It's Tuesday at 2:30 am and I can't go to sleep. Why? Last Friday night, I took up my wife's challenge and started a farm on Farmville.com. She's been doing it for a couple of months now, and is at level 37. In less than 72 hours, I have risen from level 1 to level 17. I have increased the size of my farm twice and am just waiting until I have enough coins to buy the next larger farm. I have a tractor, a seeder and a harvester. I have only four decorations: a New Year's Eve Ball, a holiday tree with which to receive presents from the Facebook feed, a toy soldier gate to front my 15 clumsy reindeer, and an evergreen tree, which I may sell. I also have a dozen or so flowers of a few different kinds that have no intrinsic value, along with an outhouse, a rest tent, a picnic table, a well, a butter churn, and a water trough. Everything else is utilitarian. I describe this because many of the farms I have seen online are significantly decorated, which takes up space but brings no recurring return, as the animals and cultivated land do.
What makes this so unique, and why I am posting this information here, is the relevance it has to instructional design. The thing that hooked me right away was the abundance of immediate small rewards. However, that would grow old and boring if it were not for the additional ability to bank small rewards for larger ones. It's a pyramid scheme in the ultimate degree. And it is just as addicting as crack cocaine. I'm told that with crack, the first hit is addictive, and each subsequent hit is an attempt to achieve that initial high. So it is with this. I thought I would just dabble in it for a little bit, but it has become all consuming. Hence, I am still awake at this hour, my mind racing with ideas of how I can upgrade my system to be more efficient and handle the extreme flash orientation of the graphics. Everything is constantly in animation, and whether or not you run the sound, it is still there in the background, consuming assets.
I am obsessed with getting up in a few hours (if I ever get to sleep) in order to harvest my pumpkins, which I planted last night for that reason, since they have an 8-hour maturation cycle. The system is ingenious: some crops, like cotton, have a much longer cycle (4 days) but the yield is much greater in the gross. However, for yield percentage, other crops are much better, like poinsettias, which have a 1 day maturation cycle but a three-fold yield to cost, compared to a 2.5-to-1 yield for cotton.
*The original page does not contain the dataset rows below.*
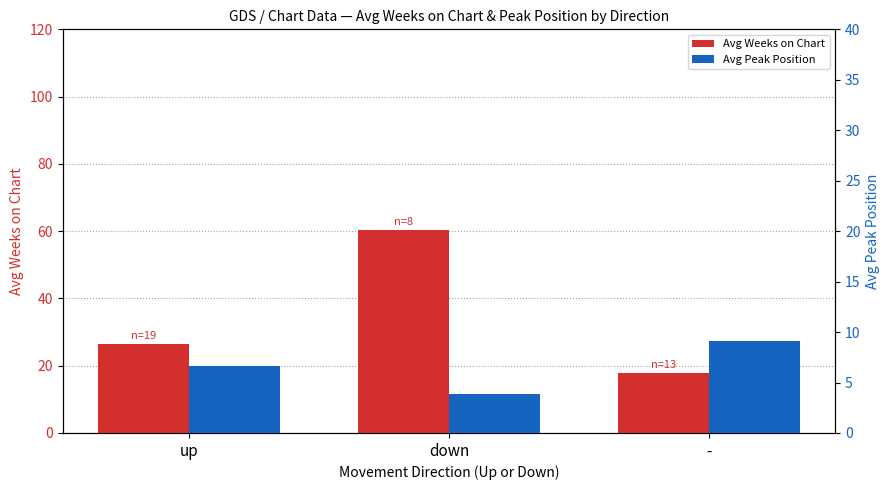

How many data points in Avg Peak Position are above 6?

2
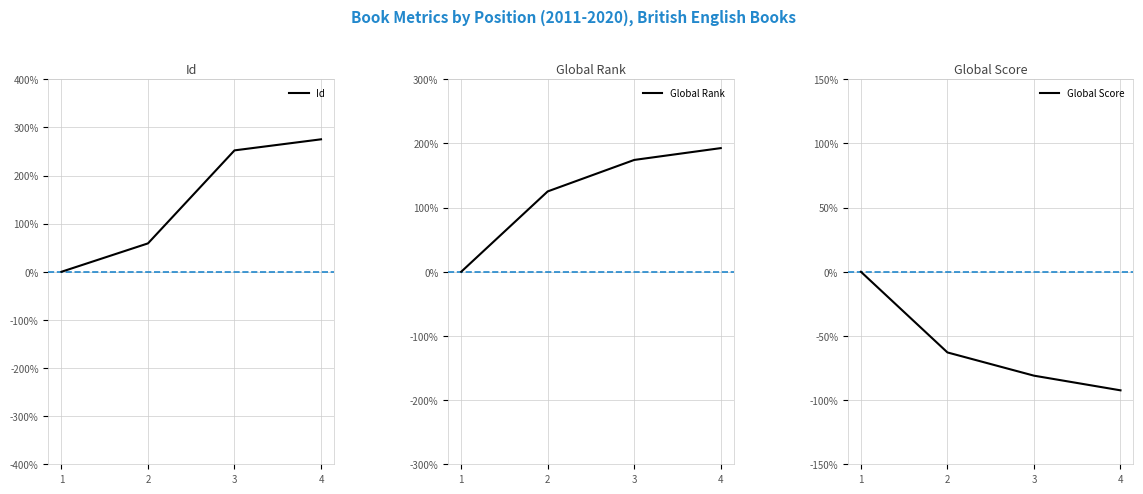

Reading left to right, list all the values displayed in this chart.

Id: 0.0	59.0	252.3	275.2
Global Rank: 0.0	125.3	174.3	192.7
Global Score: 0.0	-62.9	-81.0	-92.4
Planning becomes ubiquitous: after I harvest my pumpkins this morning, I intend to sow rice, which has a 10-hour cycle, so that I can harvest when I get home from my real job (!). Then, I plan to sow poinsettias, because they are only available for three more days. That will give me somewhat of a break in the mornings.
In the midst of all this furious planting and harvesting, I am trying to study two facets: the nature of the game (that's what it really is) and the nature of my response to it. Through the interface, I am developing virtual friendships with people here in my own town and others across the globe. For a true nerd like myself, this is the essence of our malady. We are inveterate loners, yet have an excruciating need to belong. The conflict is almost unbearable, yet this venue meets both needs in us. Of course, I am learning. Right now I am learning to play the game. Yet, I also see in the game paradigm couched in agriculture, numerous applications to life. However, the game lacks a few things that life does not, such as bugs, diseases, and drought. Maybe that's down the road a way. We'll see. In the meantime, I had to do something to burn off some mental energy in the hopes that I can get some sleep before I have to go harvest, er, go to work.